Please note that the instructions given here will vary, depending on the version of PowerPoint you are using, though there should be similarities.
When you use audio in your PowerPoint slideshow, you can add detail without creating text-heavy slides. Your bullet points can be brief because the audio portion provides all the examples and elaboration needed.
Audio also adds personality to your course, but if you’re nervous about creating an audio file free of stumbles and stutters, consider writing a script and reading from it.
You can record audio directly in PowerPoint or insert an external audio file.
To record directly in PowerPoint, go to the Insert tab and click the Audio menu, then select Record Audio. Use the buttons on the recording panel to create your recording, then click OK. PowerPoint will embed your audio in the file, so you will not need to include a separate audio file when delivering your course.
To insert an external audio file, go to the Insert tab and click the Audio menu, then select Audio from File. Browse for the file and click Insert. Make sure you include the audio file when you upload your course content.
When you use it properly, animation helps keep your trainees focused on your content and ensures they receive each element of your slide in the order you intended.
To ensure your animation is effective, keep it simple. Stick with fade-in or fly-in animation, and use it only when appropriate. If overused, it can lose its effect.
To add animation to a slide, go to the Animations tab and click Add Animation, then select the appropriate settings. You can also click the Animation Pane button to view the animations you have already added.
Video adds excitement to your course, but excitement can seem scary! Rest assured that you do not need to know video production to use video effectively in your course.
Trainers use video differently, depending on the course topic. Some use video to demonstrate a task. Others use it to deliver a supporting presentation. You may decide that the best role for video in your course is to add humor. Regardless of the purpose and content of the video, giving trainees a break from reading is a great way to keep them interested.
As with audio files, there are different ways to add your video to your course.
You can insert a video into a PowerPoint slide from the Insert tab.

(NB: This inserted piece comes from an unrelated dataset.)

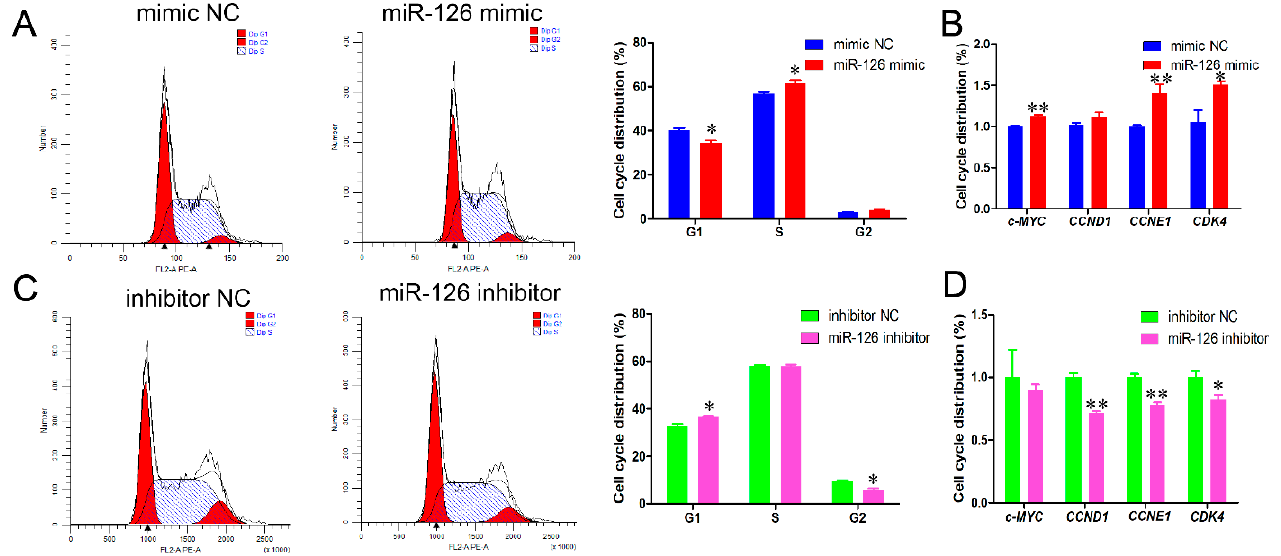
Figure 1. miR-126 promotes the cell cycle progression of immature porcine Sertoli cells. The immature porcine Sertoli cells were transfected with miR-126 mimic/mimic NC or miR-126 inhibitor/inhibitor NC respectively. ( A , C ) The effects of miR-126 overexpression ( A ) and miR-126 inhibition ( C ) on the distribution of G1, S and G2 phases in the cell cycle. Cell cycle phase was analyzed 24 h after transfection by a FACSCanto II Flow Cytometer ( n = 3). ( B , D ) The mRNA levels of cell cycle-related genes, c-MYC , CCNE1 , CCND1 and CDK4 , were detected in cells transfected with miR-126 mimic ( B ) or miR-126 inhibitor ( D ) using a qPCR assay ( n = 3). The pig-TBP gene was used as the internal control. All data are shown as the mean ± SEM, * p < 0.05 and ** p <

Click the Video menu and select to either insert a video file from your computer or to insert a video located on the web, such as a video from YouTube. When adding a web-based video, you will need the necessary code to embed it into your PowerPoint file.
Although PowerPoint makes it convenient to add video, you can also upload a video file directly to Mindflash. The benefits of this are that you can display your video in a full screen and the quality will be better, both of which are important factors if your video presents a detailed task. Consider, for example, the importance of size and quality if you are demonstrating how to use a screen in a software application.
When using audio, video, and animation in your course, you will need to ensure your timing is properly aligned. It’s best to have your content prepared and arranged prior to setting the timing because if you move something, you will need to re-set the timing.
You adjust timing from PowerPoint’s Animation Pane, which you can access from the Insert tab. Note that timing is set from the beginning of the slide, not from the last animation. This can be confusing, so be sure to test it.
The finer details
When you have your PowerPoint slides exactly as you want them, it’s a good idea to go through the file and make sure it looks polished and professional. Use this checklist as a reference:
- Is everything properly timed?
Walk through your slideshow several times to make sure all audio, video, and animations are properly synchronized.
- Are your fonts consistent?
Use just two or three fonts and some basic heading styles to ensure a consistent look and feel. You’ll also want to make sure your margins and paragraph alignments are consistent.
- Is the narration clear?
Make sure each audio file is equally clear and that the starting volume is consistent.
- Do all images have the same resolution?
You don’t want fuzzy images. As a general rule, images should be at a resolution of 150dpi.